→ **What the task requires**:
Copy each of the records below word for word, omitting the pictures from your copy.

========

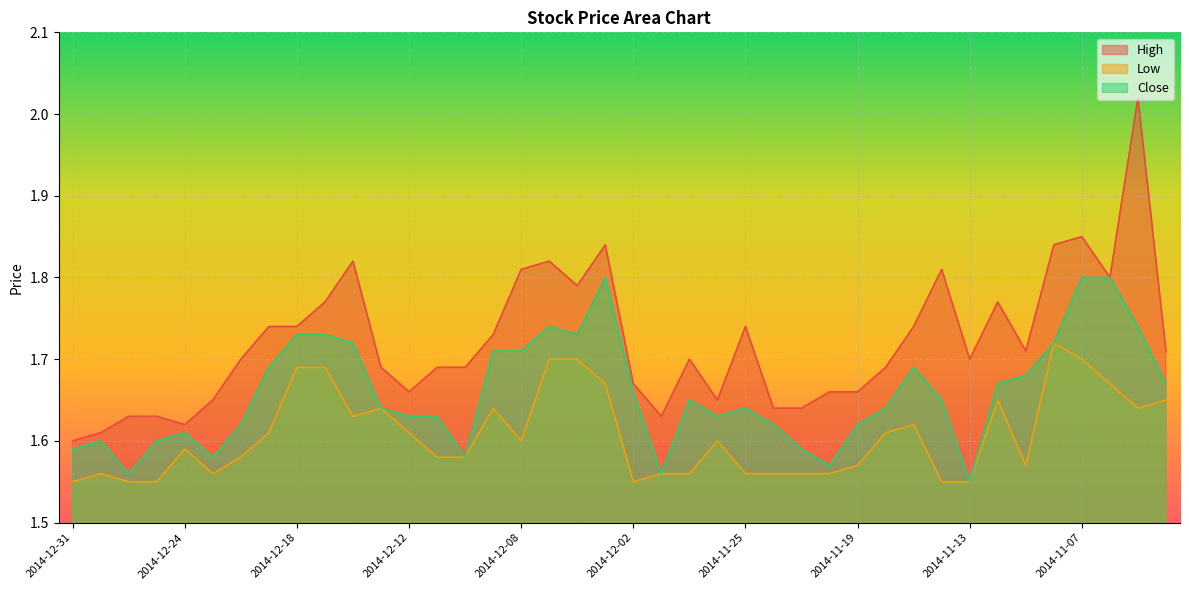

What is the total value across all series at 2014-11-11?

5.0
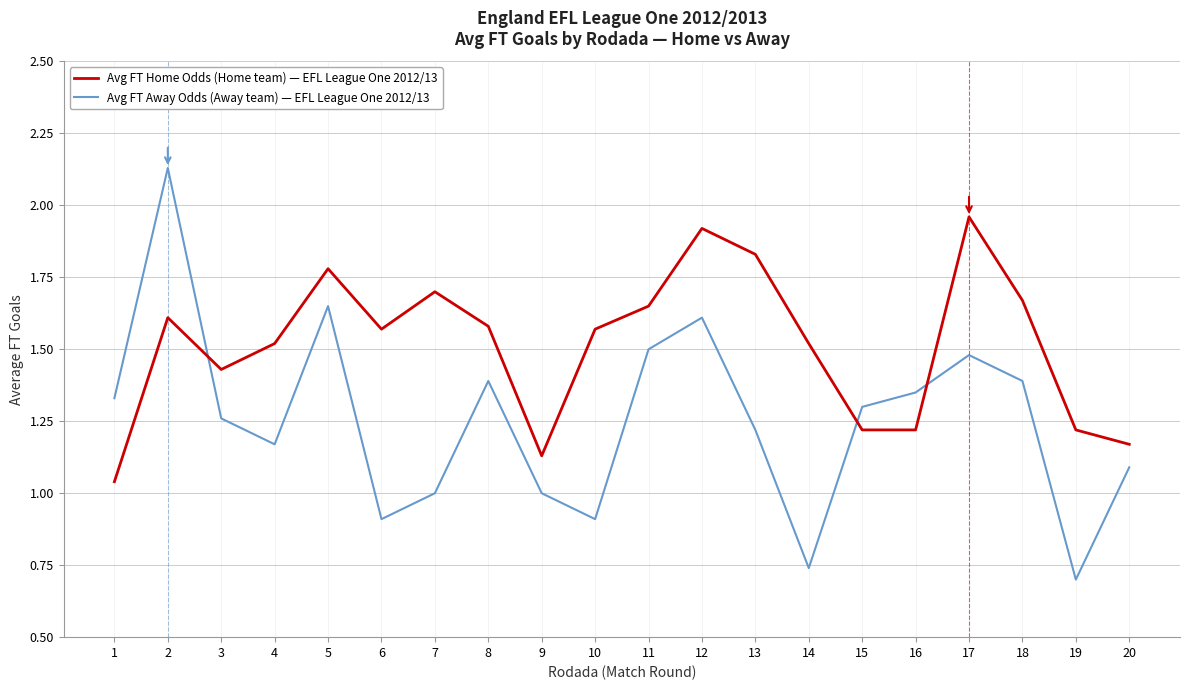

Rank the series by their maximum value, from highest to lowest.

Avg FT Away Odds (Away team) — EFL League One 2012/13, Avg FT Home Odds (Home team) — EFL League One 2012/13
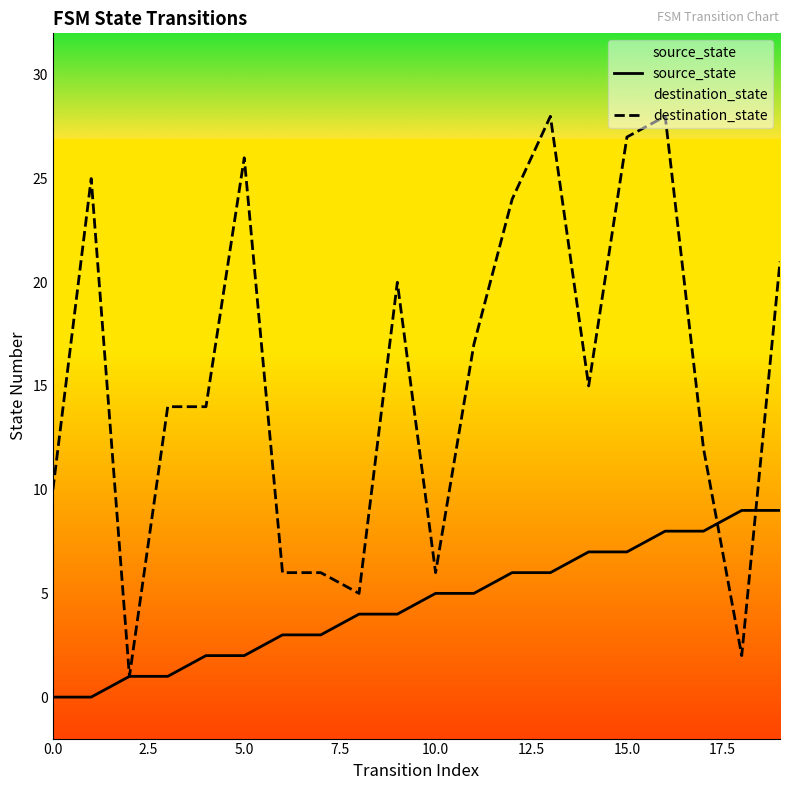

What are all the series names shown in the legend?

source_state, destination_state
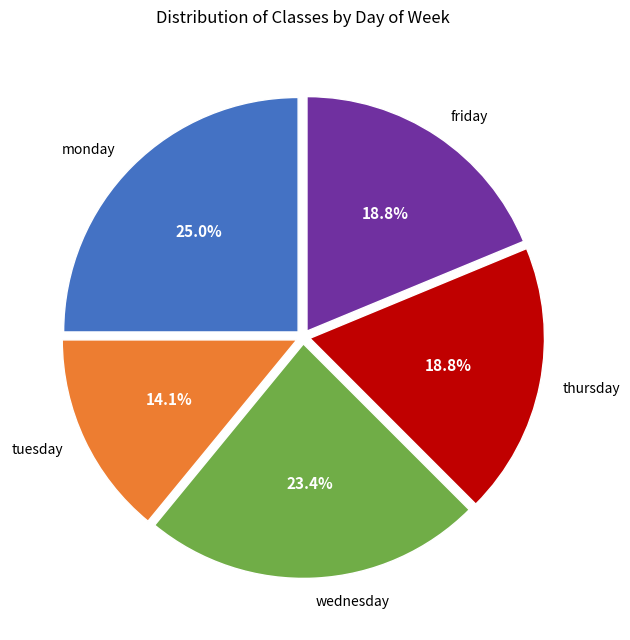

How many segments does this pie chart have?

5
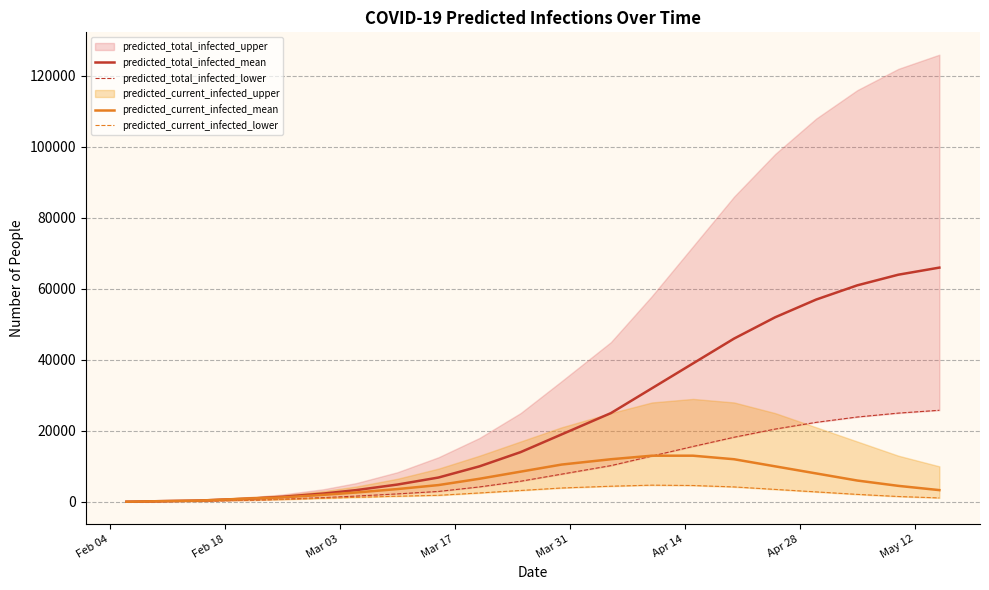

What is the highest value of the predicted_total_infected_mean series?

66000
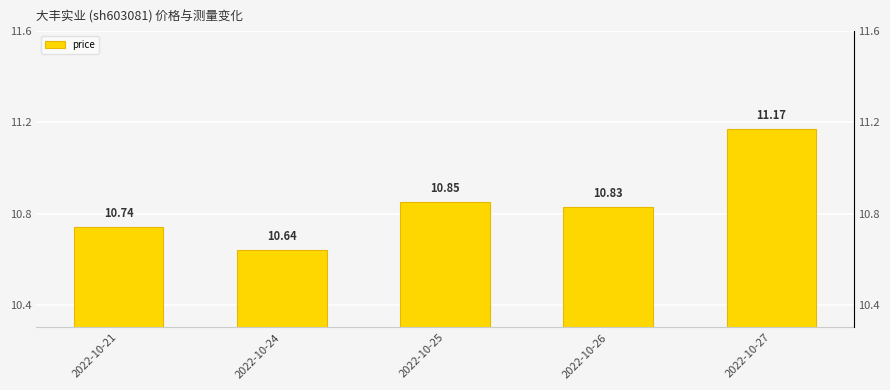

What is the smallest value displayed?

10.6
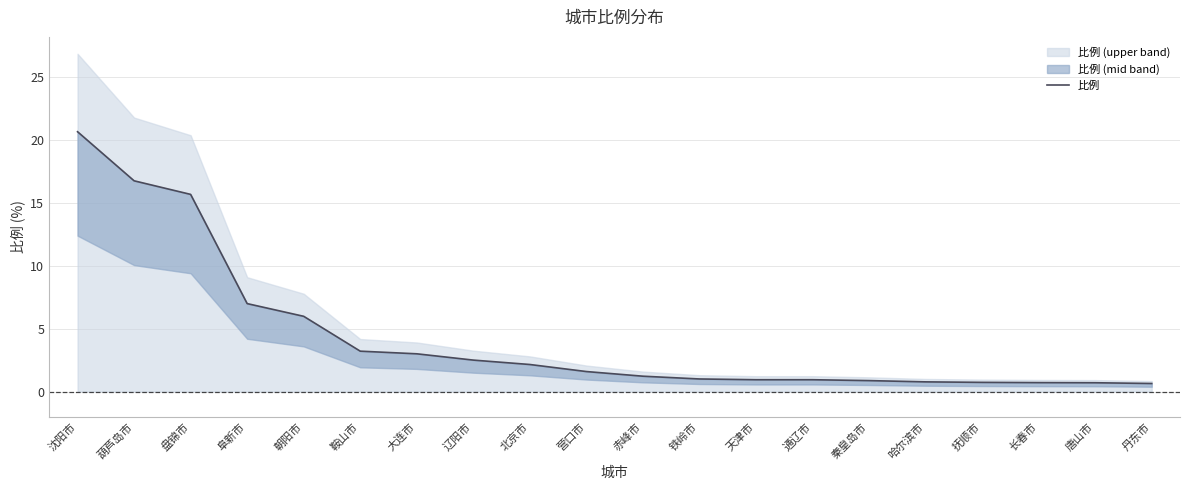

Is this an area chart (filled region under the line)?

No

========

→ **Written response**:
What is the total value across all series at 2014-11-11?

5.0

Rank the series by their maximum value, from highest to lowest.

Avg FT Away Odds (Away team) — EFL League One 2012/13, Avg FT Home Odds (Home team) — EFL League One 2012/13

What are all the series names shown in the legend?

source_state, destination_state

How many segments does this pie chart have?

5

What is the highest value of the predicted_total_infected_mean series?

66000

What is the smallest value displayed?

10.6

Is this an area chart (filled region under the line)?

No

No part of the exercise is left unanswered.